中国語の「他跑进教室去」という表現を見ると、「去」は単純に「行く」という意味を追加しているだけなのか、それとも文全体の意味に大きな違いを与えているのか疑問に感じることがあります。
中国語では、動詞の後ろにつく「去」は単独の動詞として使われる場合とは異なり、方向補語として特別な役割を持つことがあります。この記事では「他跑进教室去」の構造や、「去」がある場合とない場合のニュアンスの違いを分かりやすく解説します。
「他跑进教室去」の基本的な意味
「他跑进教室去」は、日本語では「彼は走って教室に入っていった」と訳されます。
文を分解すると、それぞれ以下の意味になります。
| 中国語 | 意味 |
|---|---|
| 他 | 彼 |
| 跑 | 走る |
| 进 | 中へ入る |
| 教室 | 教室 |
| 去 | 離れた方向へ移動する |
つまり、「跑进教室」だけで「走って教室の中に入る」という動作自体は表現できます。
しかし最後に「去」がつくことで、「話し手のいる場所から離れて教室へ向かっていく」という方向性が加わります。
中国語の去は方向補語として使われる
この文の「去」は、動詞としての「行く」ではなく、方向補語として使われています。
中国語では、動作の結果としてどちらの方向へ移動するのかを表すために、動詞の後ろに「来」や「去」を置くことがあります。

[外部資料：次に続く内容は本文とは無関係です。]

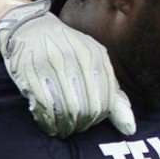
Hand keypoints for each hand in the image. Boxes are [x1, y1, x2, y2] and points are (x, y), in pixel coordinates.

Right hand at [0, 0, 134, 137]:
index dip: (100, 118)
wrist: (31, 29)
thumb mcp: (96, 66)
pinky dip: (48, 122)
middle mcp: (75, 58)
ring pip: (66, 109)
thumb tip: (129, 128)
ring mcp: (51, 64)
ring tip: (64, 129)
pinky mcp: (30, 72)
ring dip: (65, 126)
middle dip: (83, 125)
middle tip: (77, 128)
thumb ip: (114, 95)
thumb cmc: (69, 51)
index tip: (92, 122)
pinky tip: (50, 125)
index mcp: (96, 55)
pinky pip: (44, 106)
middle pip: (87, 108)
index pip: (106, 100)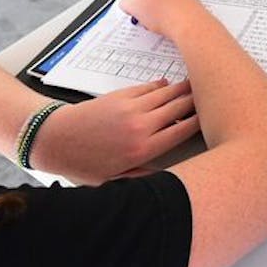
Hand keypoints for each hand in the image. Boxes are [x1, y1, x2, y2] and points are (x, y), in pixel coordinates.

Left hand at [33, 78, 199, 183]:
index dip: (200, 123)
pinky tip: (167, 85)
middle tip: (211, 97)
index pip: (181, 132)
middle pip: (179, 109)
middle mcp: (141, 126)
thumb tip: (168, 176)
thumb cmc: (83, 164)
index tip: (211, 119)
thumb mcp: (115, 181)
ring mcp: (131, 108)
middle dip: (196, 102)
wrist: (55, 139)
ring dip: (183, 89)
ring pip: (166, 94)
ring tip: (195, 86)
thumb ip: (144, 176)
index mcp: (143, 150)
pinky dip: (161, 86)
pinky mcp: (120, 96)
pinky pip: (148, 87)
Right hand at [119, 0, 204, 39]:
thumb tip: (128, 3)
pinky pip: (168, 13)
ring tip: (158, 23)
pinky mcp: (186, 8)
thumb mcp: (136, 7)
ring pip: (156, 4)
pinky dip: (164, 20)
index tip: (135, 5)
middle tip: (145, 15)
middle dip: (141, 5)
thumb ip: (125, 1)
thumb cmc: (169, 15)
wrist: (194, 29)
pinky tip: (167, 27)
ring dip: (152, 15)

動詞+方向補語という形で、動作の方向や移動の向きを詳しく説明できます。
| 表現 | 意味 |
|---|---|
| 走进去 | 歩いて中へ入っていく |
| 跑进去 | 走って中へ入っていく |
| 走进去去(不可) | 誤った表現 |
「去」が付くことで、単なる「入る」という結果だけではなく、「こちらからあちらへ移動する」という視点が含まれます。
他跑进教室と他跑进教室去の違い
「他跑进教室」と「他跑进教室去」は、どちらも大まかには「彼が走って教室に入る」という意味になります。
しかし、ニュアンスには少し違いがあります。
他跑进教室。
彼は走って教室に入った。
この表現は「教室に入る」という動作や結果に重点があります。どこへ向かって移動したかよりも、入ったという事実を述べる感じです。
他跑进教室去。
彼は走って教室に入っていった。
こちらは、彼が話し手から離れて教室へ向かっていく様子が強調されます。日本語の「〜していく」に近い感覚です。
去があることで「その場から離れる」イメージが加わる
方向補語の「去」は、話し手の位置を基準にして、遠ざかる方向への移動を表します。
例えば、話し手が廊下にいる場合、誰かが教室へ走って入っていく場面では「跑进教室去」と言えます。

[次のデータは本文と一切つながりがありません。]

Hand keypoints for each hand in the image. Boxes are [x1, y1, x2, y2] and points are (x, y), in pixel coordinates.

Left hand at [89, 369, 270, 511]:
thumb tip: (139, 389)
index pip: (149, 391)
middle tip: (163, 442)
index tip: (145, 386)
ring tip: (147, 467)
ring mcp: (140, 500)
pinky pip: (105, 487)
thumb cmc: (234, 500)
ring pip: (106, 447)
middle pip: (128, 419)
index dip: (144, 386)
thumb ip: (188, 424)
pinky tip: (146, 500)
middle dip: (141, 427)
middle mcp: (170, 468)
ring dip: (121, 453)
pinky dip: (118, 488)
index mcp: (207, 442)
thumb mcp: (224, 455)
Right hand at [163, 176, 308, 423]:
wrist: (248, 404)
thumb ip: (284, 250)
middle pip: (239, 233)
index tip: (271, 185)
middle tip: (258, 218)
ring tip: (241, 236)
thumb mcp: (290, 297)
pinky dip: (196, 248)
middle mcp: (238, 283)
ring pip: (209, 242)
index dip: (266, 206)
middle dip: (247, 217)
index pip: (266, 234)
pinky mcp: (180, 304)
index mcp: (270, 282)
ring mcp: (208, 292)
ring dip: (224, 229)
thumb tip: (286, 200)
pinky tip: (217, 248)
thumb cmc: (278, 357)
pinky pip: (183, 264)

一方で、話し手がすでに教室の中にいて、誰かがこちらへ入ってくる場合は「跑进教室来」のように「来」を使います。
つまり、「来」と「去」は単純な移動方向ではなく、話し手との距離や視点によって使い分けられます。
去を省略しても間違いではないのか
「他跑进教室」でも文法的に間違いではありません。ただし、状況によっては少し不自然に感じられる場合があります。
中国語では、移動動作を描写するときに方向補語を入れることで、動きのイメージがより明確になります。

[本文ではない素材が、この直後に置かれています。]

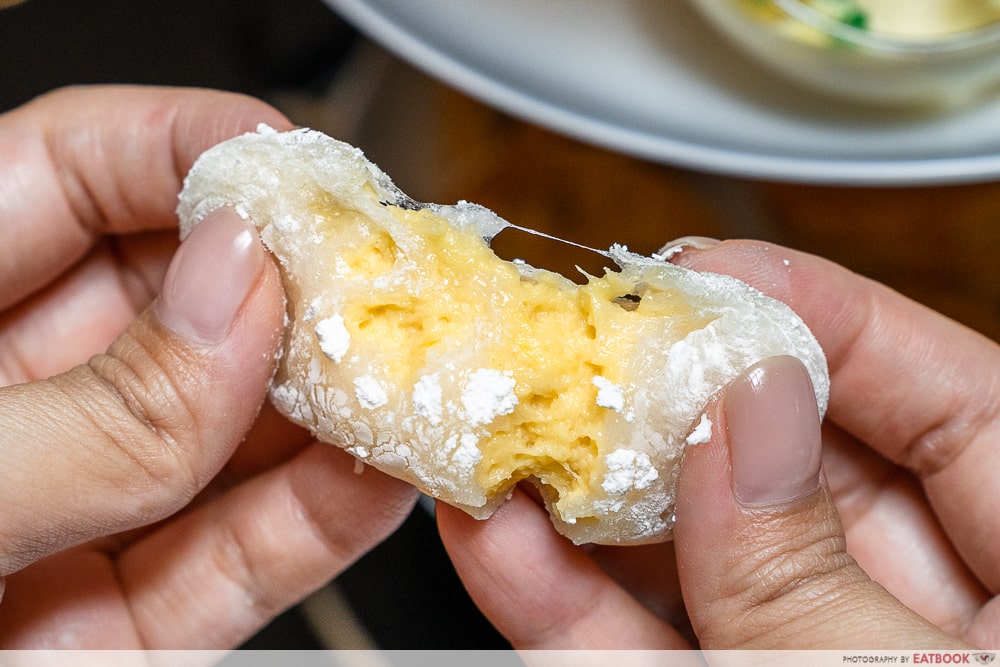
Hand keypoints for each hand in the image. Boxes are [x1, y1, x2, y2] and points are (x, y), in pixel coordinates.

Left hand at [0, 86, 417, 647]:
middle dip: (289, 289)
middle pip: (175, 302)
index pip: (66, 173)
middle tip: (377, 288)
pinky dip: (314, 524)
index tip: (296, 167)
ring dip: (326, 412)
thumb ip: (84, 412)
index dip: (189, 150)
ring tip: (404, 385)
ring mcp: (69, 512)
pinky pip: (230, 557)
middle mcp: (4, 405)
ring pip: (223, 436)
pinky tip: (376, 483)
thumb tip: (235, 298)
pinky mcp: (113, 621)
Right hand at [437, 238, 997, 648]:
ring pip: (695, 564)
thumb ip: (812, 570)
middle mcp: (920, 612)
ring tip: (505, 433)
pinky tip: (495, 540)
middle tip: (586, 350)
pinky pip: (641, 651)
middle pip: (795, 471)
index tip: (715, 274)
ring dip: (585, 505)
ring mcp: (810, 656)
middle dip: (679, 409)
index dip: (831, 320)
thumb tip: (745, 411)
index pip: (951, 402)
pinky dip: (561, 603)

例えば、小説や会話で人物がその場を離れてどこかへ向かう場面では、「去」を入れることで映像的な表現になります。
日本語でも「彼は教室に入った」と「彼は教室に入っていった」では、後者の方が移動していく様子を感じるのと同じです。
まとめ|他跑进教室去の去は「行く」ではなく方向を示している
「他跑进教室去」の「去」は、単純な「行く」という動詞ではなく、方向補語として使われています。
「跑进教室」で「走って教室に入る」という意味になりますが、「去」を加えることで「話し手のいる場所から離れて教室へ入っていく」という移動の方向や流れが表現されます。
中国語の方向補語は日本語にはない感覚ですが、「来=こちらへ向かう」「去=あちらへ向かう」と視点を意識すると理解しやすくなります。